Abstract
Abstract 443
MYC translocations have been reported to have inferior outcome in aggressive non-Hodgkin lymphomas. Here we present MYC translocation prevalence and outcome from two cohorts of newly diagnosed diffuse large B-cell lymphoma (DLBCL) patients treated in the chemotherapy (C) and immunochemotherapy (IC) eras.
Tissue microarrays were created from 302 newly diagnosed DLBCL patients evaluated at the Mayo Clinic with availabel paraffin tissue. 233 DLBCL patients first diagnosed from March 1986-July 2001 were retrospectively identified based on a diagnosis of DLBCL and treatment with anthracycline-based chemotherapy. 69 DLBCL patients diagnosed from March 2002-October 2005 and treated with immunochemotherapy were prospectively enrolled in the University of Iowa / Mayo Clinic Lymphoma SPORE Molecular Epidemiology Resource. Central pathology review was performed on all samples to confirm the diagnosis of DLBCL. Interphase FISH was performed using a breakapart strategy for MYC and BCL6 gene regions and a dual fusion strategy for t(14;18)(IGH&/BCL2).

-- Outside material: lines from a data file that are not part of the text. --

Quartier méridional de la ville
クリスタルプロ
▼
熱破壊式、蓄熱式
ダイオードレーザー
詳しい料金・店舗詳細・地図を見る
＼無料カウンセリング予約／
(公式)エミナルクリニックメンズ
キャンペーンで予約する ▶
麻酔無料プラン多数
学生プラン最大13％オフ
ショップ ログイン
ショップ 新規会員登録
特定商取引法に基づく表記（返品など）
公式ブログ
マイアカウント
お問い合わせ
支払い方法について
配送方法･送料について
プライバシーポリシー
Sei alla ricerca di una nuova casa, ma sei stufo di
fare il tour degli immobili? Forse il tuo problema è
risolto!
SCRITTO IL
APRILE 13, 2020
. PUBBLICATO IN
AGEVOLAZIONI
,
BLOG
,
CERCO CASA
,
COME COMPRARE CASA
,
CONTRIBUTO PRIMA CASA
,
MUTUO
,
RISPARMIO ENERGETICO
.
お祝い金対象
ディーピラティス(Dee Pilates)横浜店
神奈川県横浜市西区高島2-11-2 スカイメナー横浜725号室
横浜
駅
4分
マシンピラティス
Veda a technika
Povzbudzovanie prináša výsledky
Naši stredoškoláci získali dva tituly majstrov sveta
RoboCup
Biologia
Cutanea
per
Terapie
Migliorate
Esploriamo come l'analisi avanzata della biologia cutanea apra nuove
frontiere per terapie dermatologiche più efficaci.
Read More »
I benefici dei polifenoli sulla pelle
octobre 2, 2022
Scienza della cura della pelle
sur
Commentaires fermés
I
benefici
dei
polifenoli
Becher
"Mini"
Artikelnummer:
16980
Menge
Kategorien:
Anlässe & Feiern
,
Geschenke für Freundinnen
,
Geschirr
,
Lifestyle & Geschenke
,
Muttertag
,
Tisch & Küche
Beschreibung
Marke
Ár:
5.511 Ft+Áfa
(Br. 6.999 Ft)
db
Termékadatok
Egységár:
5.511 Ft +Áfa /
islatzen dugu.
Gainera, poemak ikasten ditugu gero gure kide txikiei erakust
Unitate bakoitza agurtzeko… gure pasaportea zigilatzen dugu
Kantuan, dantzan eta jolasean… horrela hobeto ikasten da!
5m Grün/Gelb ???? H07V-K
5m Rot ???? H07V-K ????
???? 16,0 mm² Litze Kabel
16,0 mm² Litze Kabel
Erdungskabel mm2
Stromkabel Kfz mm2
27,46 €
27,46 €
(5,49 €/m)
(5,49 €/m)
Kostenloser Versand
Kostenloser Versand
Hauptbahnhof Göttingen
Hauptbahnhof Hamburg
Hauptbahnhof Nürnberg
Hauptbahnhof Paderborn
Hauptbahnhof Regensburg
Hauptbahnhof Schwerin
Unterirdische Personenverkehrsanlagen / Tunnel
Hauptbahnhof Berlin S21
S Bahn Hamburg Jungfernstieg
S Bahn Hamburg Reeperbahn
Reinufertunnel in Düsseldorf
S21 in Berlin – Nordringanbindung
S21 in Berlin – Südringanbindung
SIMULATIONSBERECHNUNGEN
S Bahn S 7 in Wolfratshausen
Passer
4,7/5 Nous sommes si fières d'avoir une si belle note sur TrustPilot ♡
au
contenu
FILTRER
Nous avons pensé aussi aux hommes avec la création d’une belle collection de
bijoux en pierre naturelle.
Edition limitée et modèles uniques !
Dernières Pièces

Chemotherapy (C) era patients were primarily treated with CHOP (88%); immunochemotherapy (IC) era patients were all treated with an R-CHOP based regimen. The median age at diagnosis was 65 years (range, 22-92) for C patients and 65 years (range, 20-82) for IC patients. Median follow-up for C patients was 11.3 years (range, 2.7-21.3) with 145 (62%) deaths; for IC patients, the median follow-up was 5.0 years (range, 2.1-6.4) with 17 deaths (25%). FISH was successful in 195 of 302 patients (65%). MYC translocations were identified in 6 of 141 C patients (4%) and 3 of 54 IC patients (6%). MYC translocations were associated with inferior overall survival in the C patients (p=0.001), the IC patients (p=0.04), and in the combined group (p≤0.001). Median survival of patients with MYC translocations was 19 months and 16 months for C and IC respectively, compared to 112 months (C) and unreached (IC) for DLBCL patients without MYC translocations. 4 of the 9 MYC translocation patients had a double hit (2 with both MYC and BCL2 translocations and 2 with translocations of MYC, BCL2, and BCL6). Associations of MYC and outcome remained significant in all patients after adjusting for treatment and IPI (p<0.05).
MYC translocations are present in approximately 5% of DLBCL patients and are associated with poor outcome in patients treated with C or IC. New treatment approaches are needed for DLBCL patients with MYC translocations.
| Chemotherapy Treated Patients (C) | Immunochemotherapy Treated Patients (IC) | All Patients | ||||
|---|---|---|---|---|---|---|
| N (%) | OS Hazard Ratio (95% CI) | N (%) | OS Hazard Ratio (95% CI) | N (%) | OS Hazard Ratio (95% CI) | |
| No MYC translocation | 135 (96%) | 1.00 (reference) | 51 (94%) | 1.00 (reference) | 186 (95%) | 1.00 (reference) |
| MYC translocation | 6 (4%) | 3.74 (1.61, 8.69) | 3 (6%) | 4.42 (0.95, 20.5) | 9 (5%) | 3.67 (1.76, 7.66) |
| Chemotherapy Treated Patients (C) | Immunochemotherapy Treated Patients (IC) | All Patients | ||||
|---|---|---|---|---|---|---|
| N (%) | OS Hazard Ratio (95% CI) | N (%) | OS Hazard Ratio (95% CI) | N (%) | OS Hazard Ratio (95% CI) | |
| No MYC translocation | 135 (96%) | 1.00 (reference) | 51 (94%) | 1.00 (reference) | 186 (95%) | 1.00 (reference) |
| MYC translocation | 6 (4%) | 3.74 (1.61, 8.69) | 3 (6%) | 4.42 (0.95, 20.5) | 9 (5%) | 3.67 (1.76, 7.66) |
No relevant conflicts of interest to declare.